=== Exercise goal ===
Determine the number of lines in the entries below in which the word "dout" appears, and reply with that number only.

=== Dataset records ===
::::

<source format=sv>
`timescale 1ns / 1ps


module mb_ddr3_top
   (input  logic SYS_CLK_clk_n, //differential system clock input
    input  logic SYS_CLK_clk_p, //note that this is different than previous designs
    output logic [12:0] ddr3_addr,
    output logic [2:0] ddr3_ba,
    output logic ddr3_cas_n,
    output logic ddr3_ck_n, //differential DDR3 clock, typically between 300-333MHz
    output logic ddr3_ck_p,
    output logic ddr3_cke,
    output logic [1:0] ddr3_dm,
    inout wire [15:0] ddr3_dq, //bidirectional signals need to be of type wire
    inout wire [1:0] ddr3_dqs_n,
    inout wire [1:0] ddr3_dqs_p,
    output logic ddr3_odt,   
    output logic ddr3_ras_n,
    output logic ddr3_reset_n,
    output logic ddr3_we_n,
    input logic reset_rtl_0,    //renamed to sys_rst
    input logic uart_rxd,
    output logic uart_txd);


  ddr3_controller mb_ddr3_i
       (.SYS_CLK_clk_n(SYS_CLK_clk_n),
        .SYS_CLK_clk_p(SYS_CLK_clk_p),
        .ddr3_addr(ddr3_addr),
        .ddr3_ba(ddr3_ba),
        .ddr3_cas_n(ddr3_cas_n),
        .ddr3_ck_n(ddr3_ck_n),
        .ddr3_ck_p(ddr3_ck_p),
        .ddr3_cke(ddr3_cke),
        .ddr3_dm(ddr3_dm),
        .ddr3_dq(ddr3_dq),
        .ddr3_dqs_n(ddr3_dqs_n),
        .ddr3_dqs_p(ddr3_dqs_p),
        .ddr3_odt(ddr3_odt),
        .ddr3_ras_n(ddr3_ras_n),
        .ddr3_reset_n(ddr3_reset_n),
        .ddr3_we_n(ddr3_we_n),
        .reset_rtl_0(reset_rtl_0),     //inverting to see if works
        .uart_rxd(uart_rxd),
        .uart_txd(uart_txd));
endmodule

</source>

::::

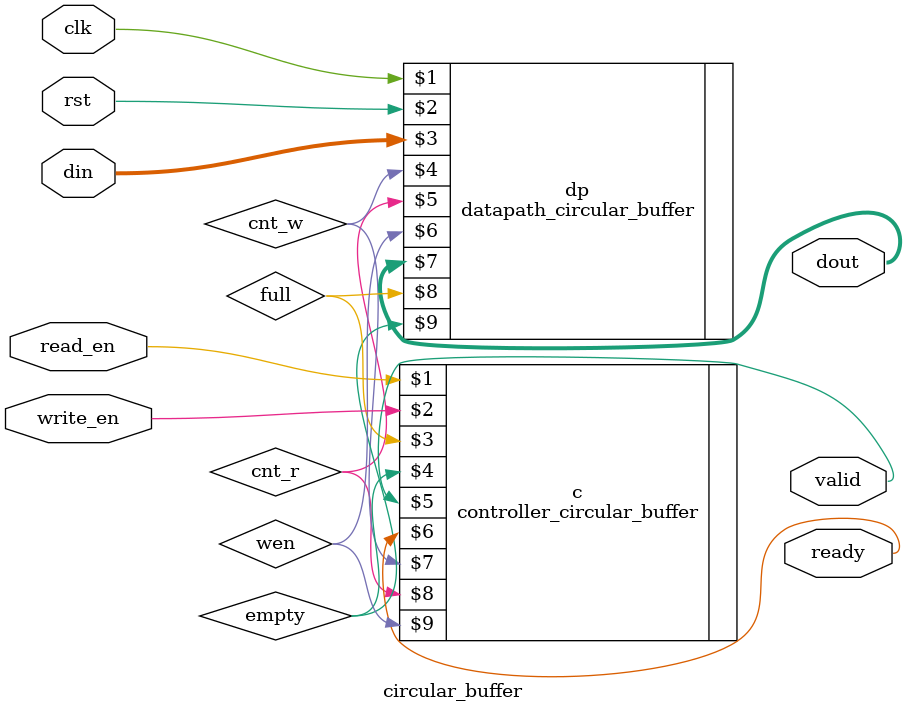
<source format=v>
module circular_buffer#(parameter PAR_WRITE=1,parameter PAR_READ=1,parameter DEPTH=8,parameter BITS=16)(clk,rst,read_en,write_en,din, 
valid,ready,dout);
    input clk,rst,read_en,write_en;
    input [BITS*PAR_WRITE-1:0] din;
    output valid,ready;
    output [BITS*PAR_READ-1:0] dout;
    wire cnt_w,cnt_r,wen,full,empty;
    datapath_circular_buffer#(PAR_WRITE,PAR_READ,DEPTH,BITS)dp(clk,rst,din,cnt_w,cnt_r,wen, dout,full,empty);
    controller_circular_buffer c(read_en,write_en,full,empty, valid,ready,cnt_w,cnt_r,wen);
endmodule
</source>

::::

=== Finished exercise ===
3